…нас пытаются искусственно скомпрометировать. Люди, действующие против нас, пытаются нас обвинить в каком-то модернизме, западничестве и эротизме. Это злобные измышления наших врагов. Мы создаем искусство по-настоящему советское. Это не что иное, как травля. И продолжается она уже второй год. Я хочу Вам указать на двух людей, которые особенно активно пытаются помешать нашей деятельности. В Ленинграде – заместитель начальника отдела культуры горкома КПСС Т. А. Петрова, в Москве – заместитель министра культуры СССР В. Ф. Кухарский. <…> Я слышал о том, что Ваше вмешательство спасло Театр на Таганке. И это счастье для советского искусства. Помогите и нам, Леонид Ильич! Со всей ответственностью за свои слова я утверждаю, что очень скоро мы станем гордостью советского искусства.
Я прошу Вас оздоровить вокруг нас обстановку…[338]
Якобсон так и не получил ответа на это письмо Брежневу. Возможно, его предположение о том, что оно может «затеряться», оказалось пророческим, отражая невозможность быть услышанным власть имущими, когда они предпочитают не слушать. Хотя Якобсон называет Петрову и Кухарского особенно агрессивными в агитации против его труппы, реальной силой, стоящей за запретами, и абсолютным объектом его гнева является Екатерина Фурцева, сама министр культуры. Фурцева, бывшая работница текстильной фабрики, стала первой женщиной, принятой в Президиум Центрального комитета Коммунистической партии Советского Союза в 1957 году. Вскоре после этого КГБ тайно записал ее телефонный разговор с другом, в котором она осуждала политику Хрущева. Отчасти в результате этого разоблачения ее вывели из состава Президиума, а 4 мая 1960 года назначили на почетную, но бесправную должность четвертого по счету министра культуры СССР[339]

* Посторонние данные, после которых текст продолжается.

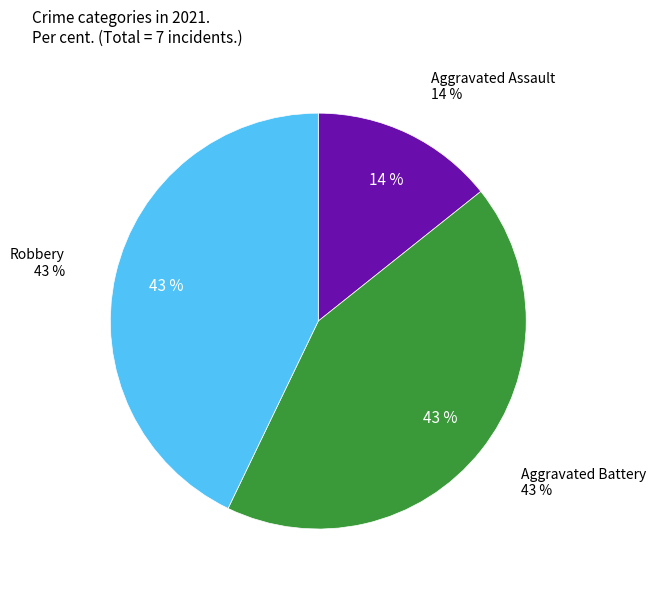

Is it true that Aggravated Battery is 43% of the pie?

True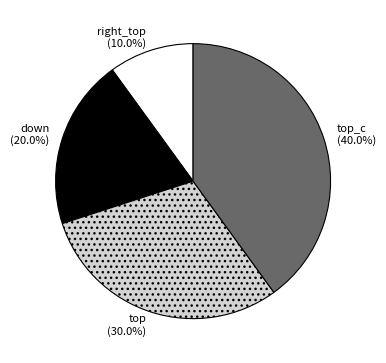

What is the largest slice in the pie chart?

top_c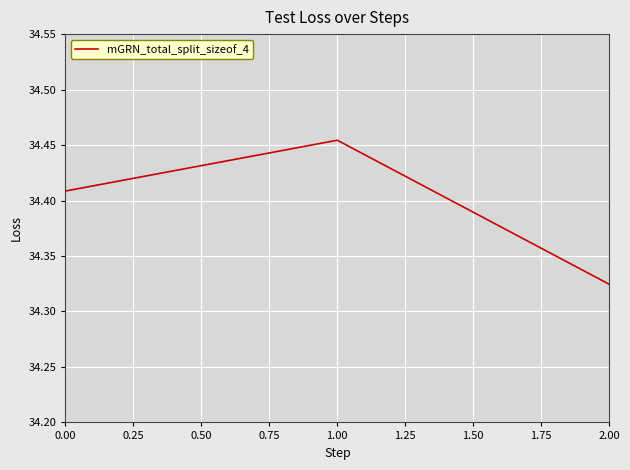

What position from the left is 2.00?

3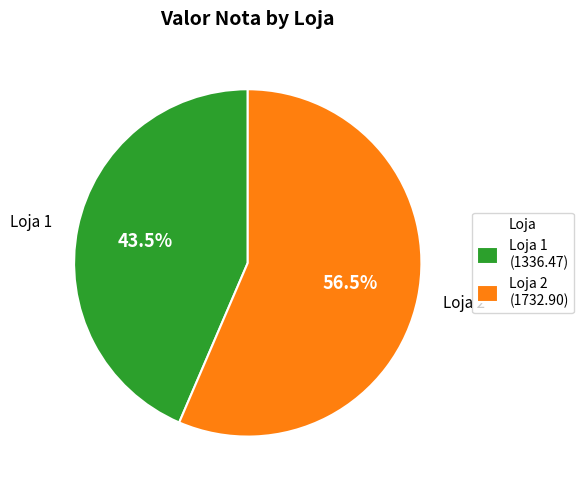

Between Loja 2 (1732.90) and Loja 1 (1336.47), which is larger?

Loja 2 (1732.90)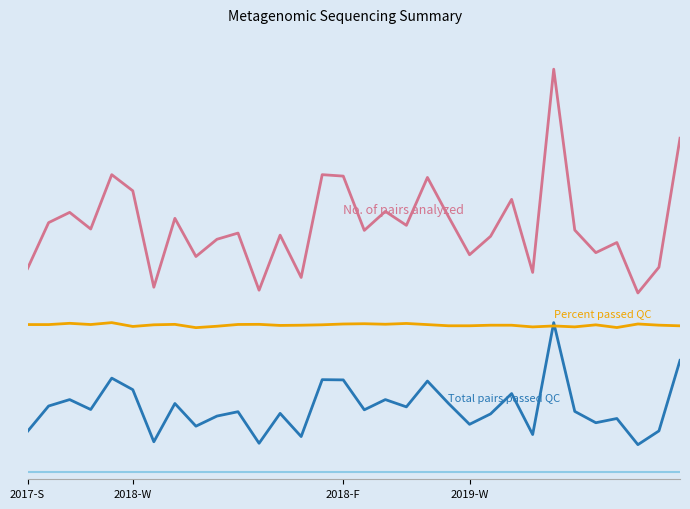

What is the approximate value of No. of pairs analyzed at KSE054HP?

13159061.0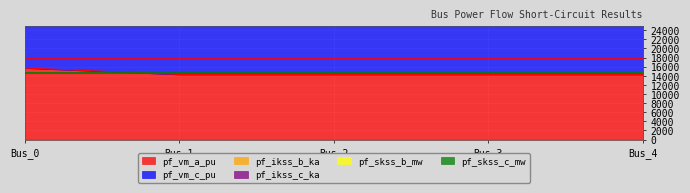

Which category has the highest value across all series?

Bus_1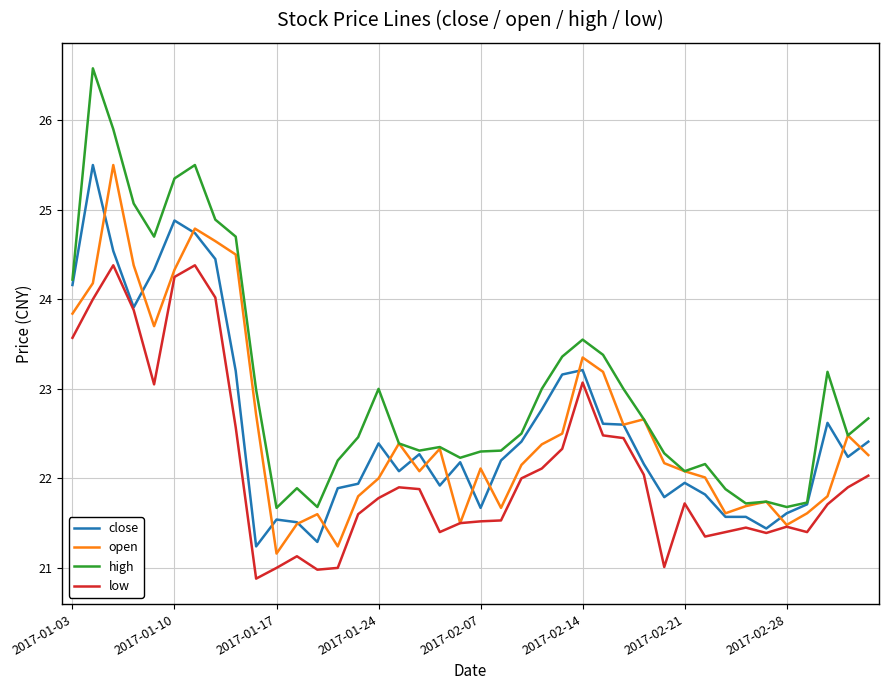

True or false: low and high cross at least once.

False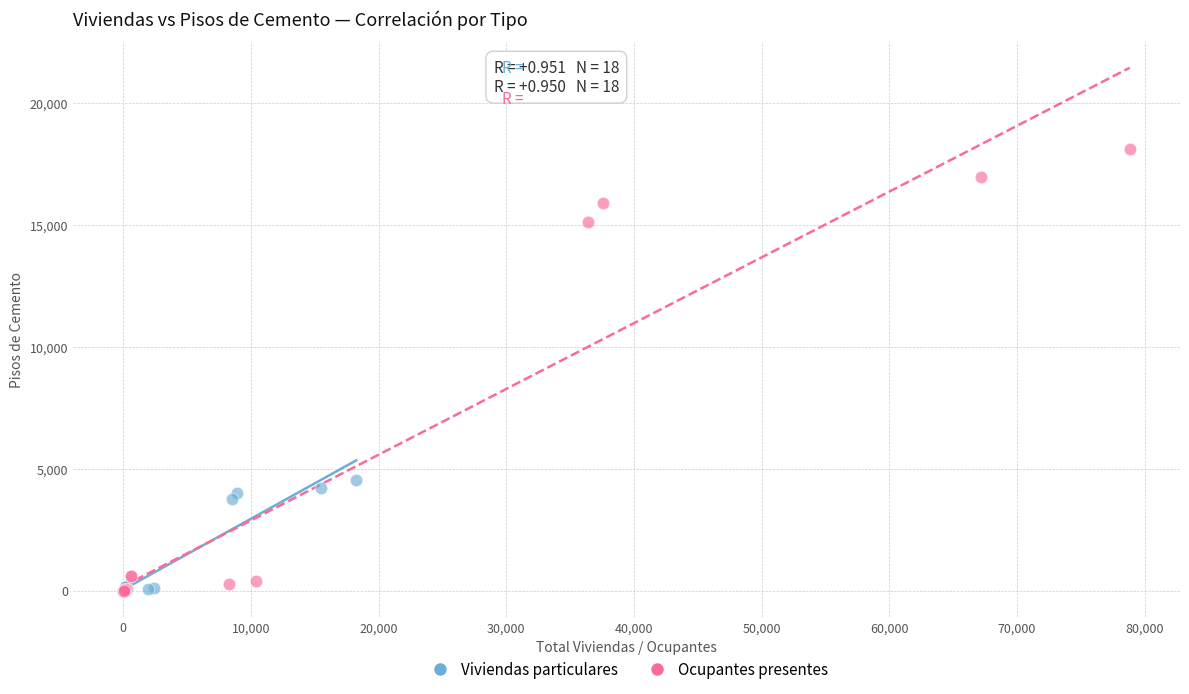

Which series has the widest spread of Y values?

Ocupantes presentes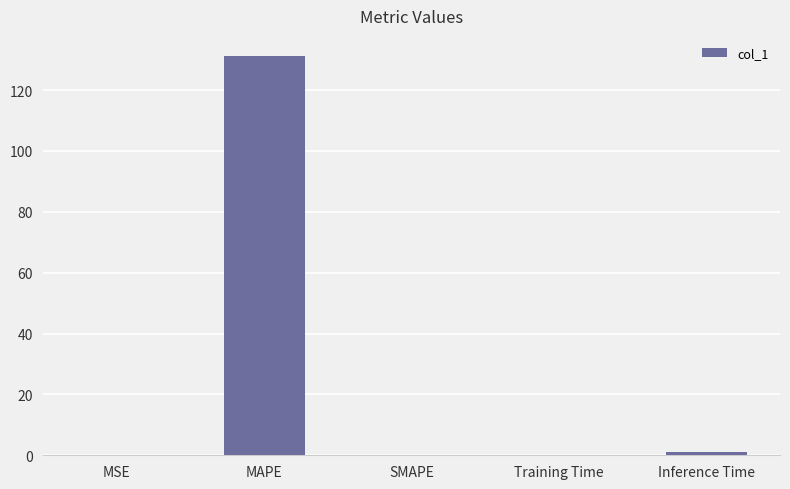

The value at MAPE is 131.3. True or false?

True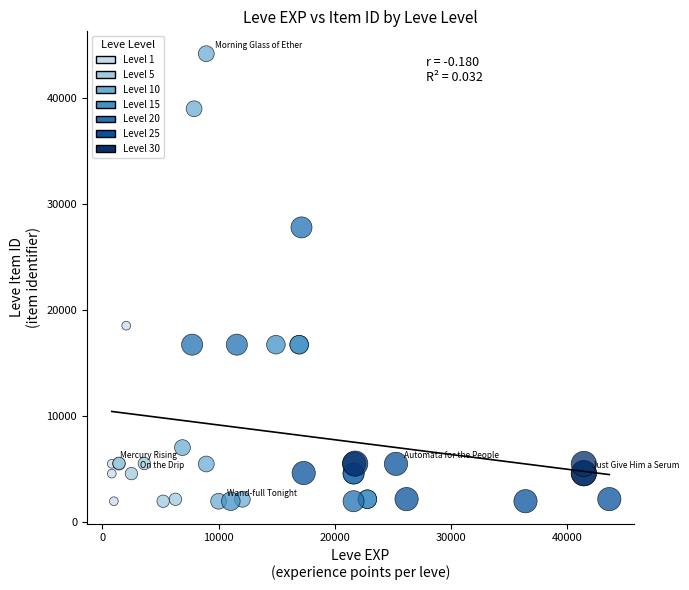

Which series contains the highest Y value?

Level 10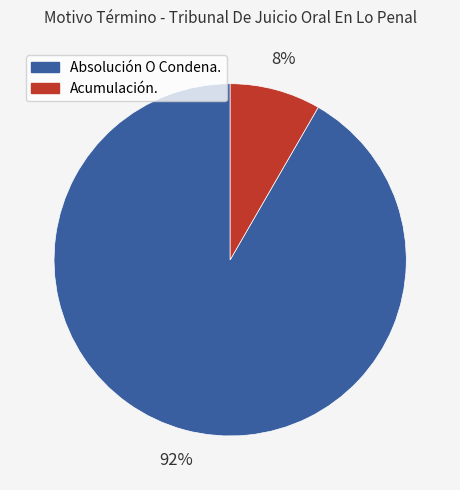

Which slice represents more than half of the pie?

Absolución O Condena.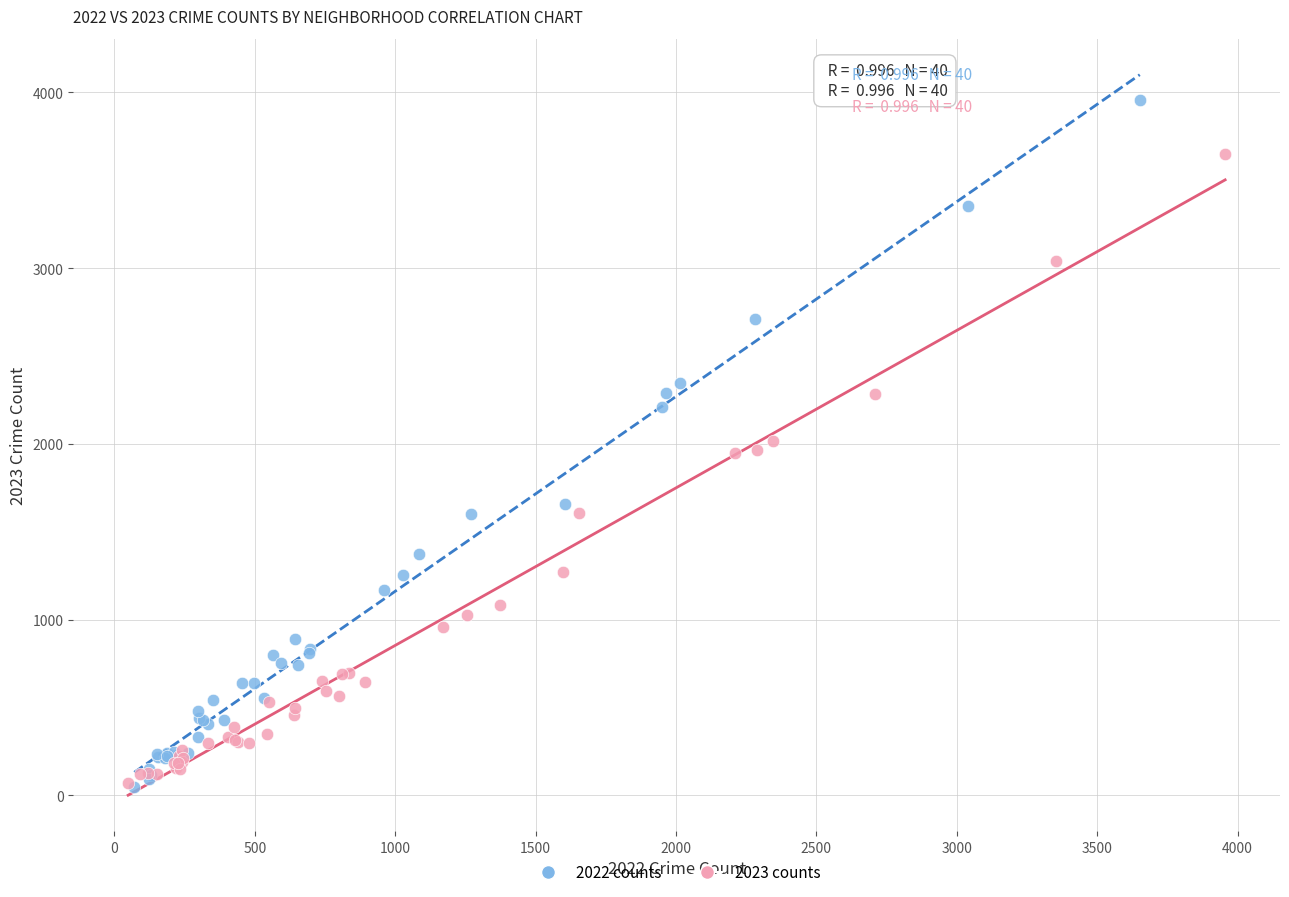

Which series has the widest spread of Y values?

2022 counts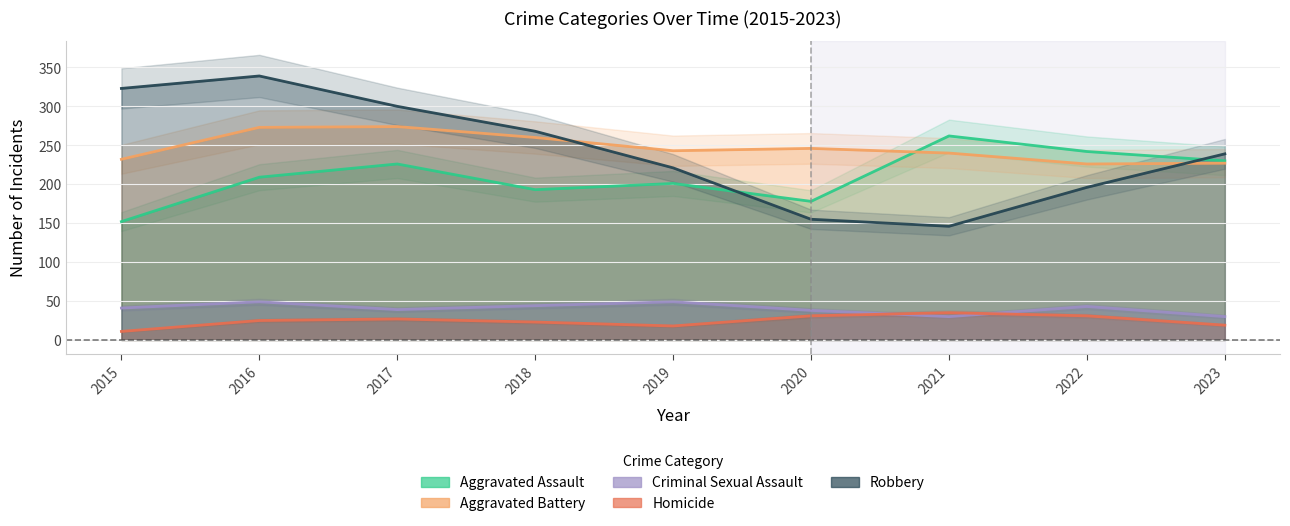

What is the highest value of the Aggravated Battery series?

274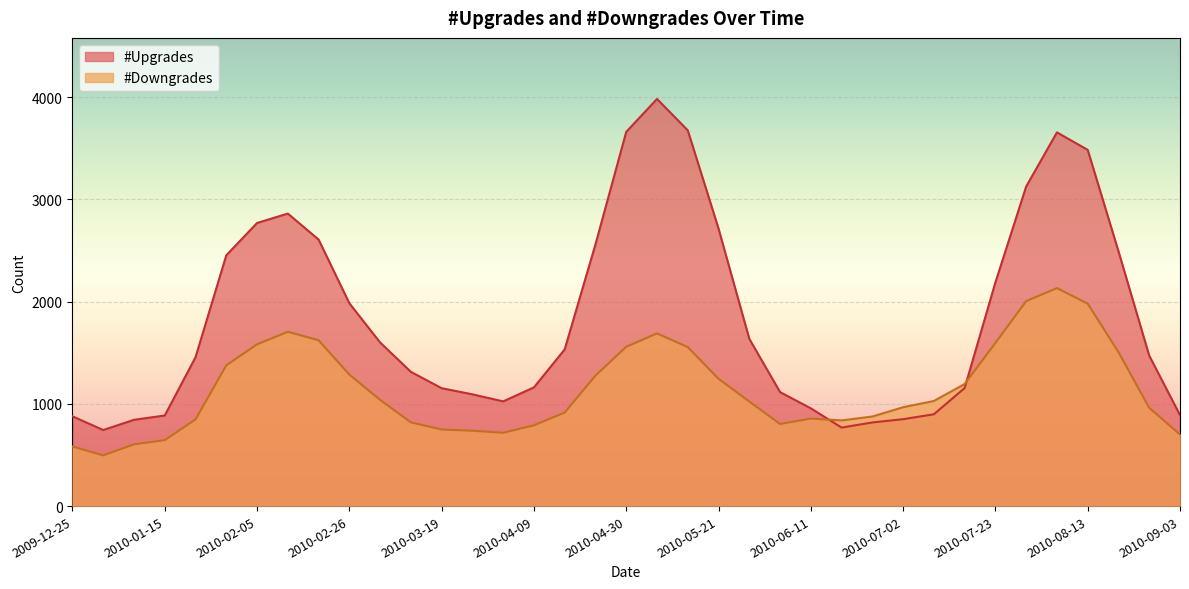

Reading left to right, transcribe all the data shown in this chart.

#Upgrades: 2009-12-25=878	2010-01-01=744	2010-01-08=844	2010-01-15=886	2010-01-22=1456	2010-01-29=2453	2010-02-05=2769	2010-02-12=2861	2010-02-19=2607	2010-02-26=1984	2010-03-05=1600	2010-03-12=1313	2010-03-19=1153	2010-03-26=1093	2010-04-02=1024	2010-04-09=1161	2010-04-16=1533	2010-04-23=2560	2010-04-30=3660	2010-05-07=3982	2010-05-14=3675	2010-05-21=2714	2010-05-28=1636	2010-06-04=1115	2010-06-11=956	2010-06-18=768	2010-06-25=818	2010-07-02=850	2010-07-09=898	2010-07-16=1155	2010-07-23=2188	2010-07-30=3126	2010-08-06=3655	2010-08-13=3484	2010-08-20=2492	2010-08-27=1471	2010-09-03=890
#Downgrades: 2009-12-25=583	2010-01-01=496	2010-01-08=604	2010-01-15=645	2010-01-22=848	2010-01-29=1377	2010-02-05=1582	2010-02-12=1705	2010-02-19=1622	2010-02-26=1286	2010-03-05=1039	2010-03-12=819	2010-03-19=749	2010-03-26=737	2010-04-02=717	2010-04-09=790	2010-04-16=915	2010-04-23=1276	2010-04-30=1558	2010-05-07=1689	2010-05-14=1555	2010-05-21=1245	2010-05-28=1023	2010-06-04=803	2010-06-11=856	2010-06-18=838	2010-06-25=876	2010-07-02=967	2010-07-09=1028	2010-07-16=1194	2010-07-23=1596	2010-07-30=2005	2010-08-06=2132	2010-08-13=1980	2010-08-20=1506	2010-08-27=961	2010-09-03=700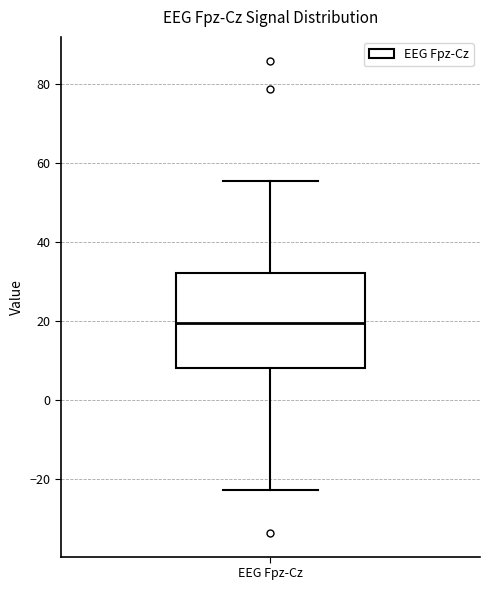

Transcribe this box plot: give where the median line is, the range the box spans, and where the two whiskers end, as read against the y-axis. The values are not printed on the chart, so give them approximately, as read against the axis.

median 20, box 8 to 32, whiskers -22 to 56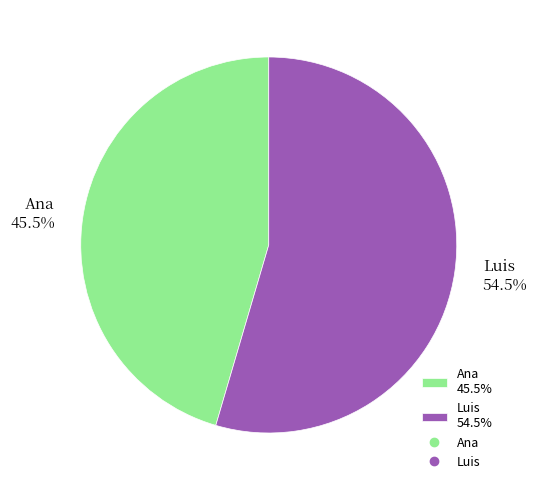

To the nearest percent, what is the difference between the Ana and Luis slice percentages?

9%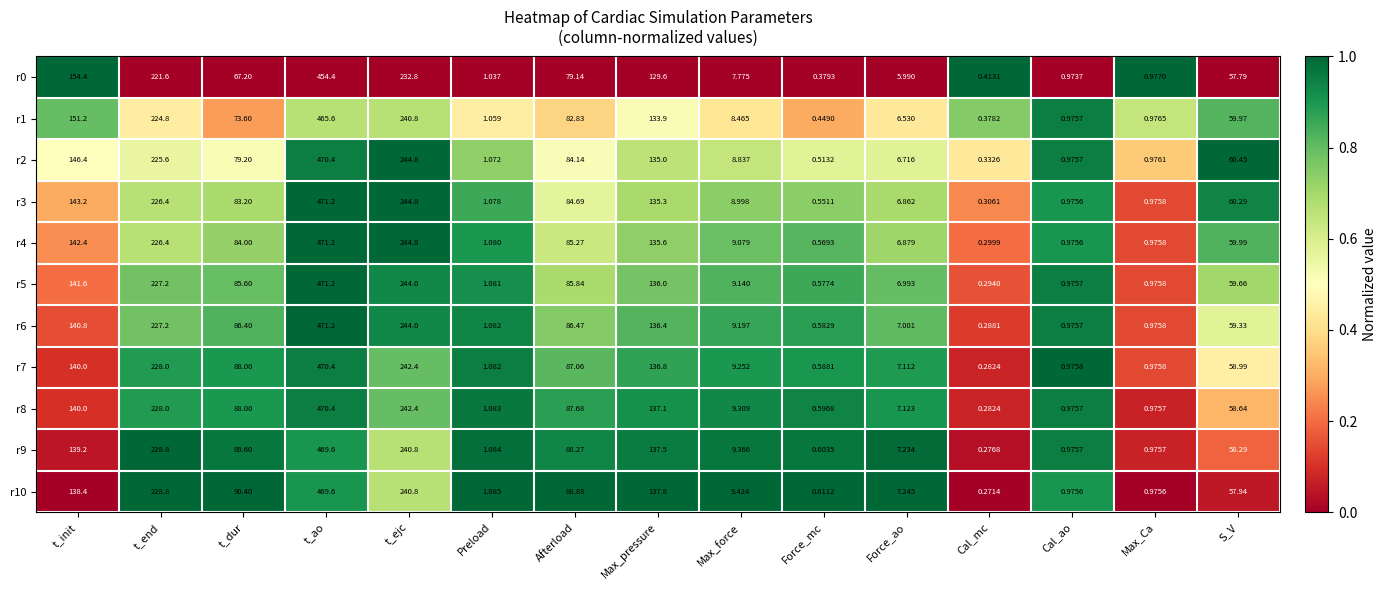

At how many categories does at least one series exceed 0?

15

. В течение следующих 14 лет, которые с горькой иронией вспоминают как «век Фурцевой», она оказывала огромное и разрушительное влияние на советскую культуру[340]. Выдающиеся актеры и режиссеры пытались заручиться ее дружбой, чтобы сделать карьеру, но с Якобсоном у нее были явно антагонистические отношения; она неоднократно подвергала цензуре его работы и труппу, но при этом отвечала отказом на его уговоры посмотреть его работы самой. Якобсон, однако, не стеснялся посещать ее, несмотря на то что назначение встречи и поездка в Москву для короткой аудиенции отнимали много времени. В трех различных случаях Якобсон назначал ей встречи в Москве и лично повторял свои просьбы о том, чтобы она сама посмотрела его труппу и затем решила, оправданы ли наложенные на нее запреты. Фурцева отказалась. Она покончила жизнь самоубийством 25 октября 1974 года, так и не увидев работы Якобсона. Ирина вспоминала, что в апреле 1973 года Якобсон имел следующий разговор с Фурцевой, пытаясь добиться снятия запрета на гастроли:…он употребил выражение «мое искусство»: «Я хочу, чтобы его увидел весь Советский Союз». И эта дама не нашла ничего лучше, как заявить в ответ: «У вас нет своего искусства. Все, что мы имеем, – это наше советское искусство». На что Л. В. сказал: «Ну вот и поглядите. Может быть, это ваше советское искусство вам понравится?» [Якобсон И. 2010: 17]
Фурцева, однако, не захотела брать на себя ответственность за оценку работы труппы и снова послала своего эмиссара. К счастью, на этот раз она выбрала И. А. Моисеева, блестящего хореографа, который в то время находился в Ленинграде со своим ансамблем. После просмотра одного из спектаклей «Хореографических миниатюр» в Октябрьском зале Моисеев подошел к Якобсону и сказал: «Ты, Леня, гений». Позже он повторил эти слова и Фурцевой, и наконец труппе Якобсона разрешили выехать в Москву. После того как Моисеев официально зафиксировал свое одобрение творчества Якобсона, ограничения на выезд труппы были окончательно и бесповоротно сняты.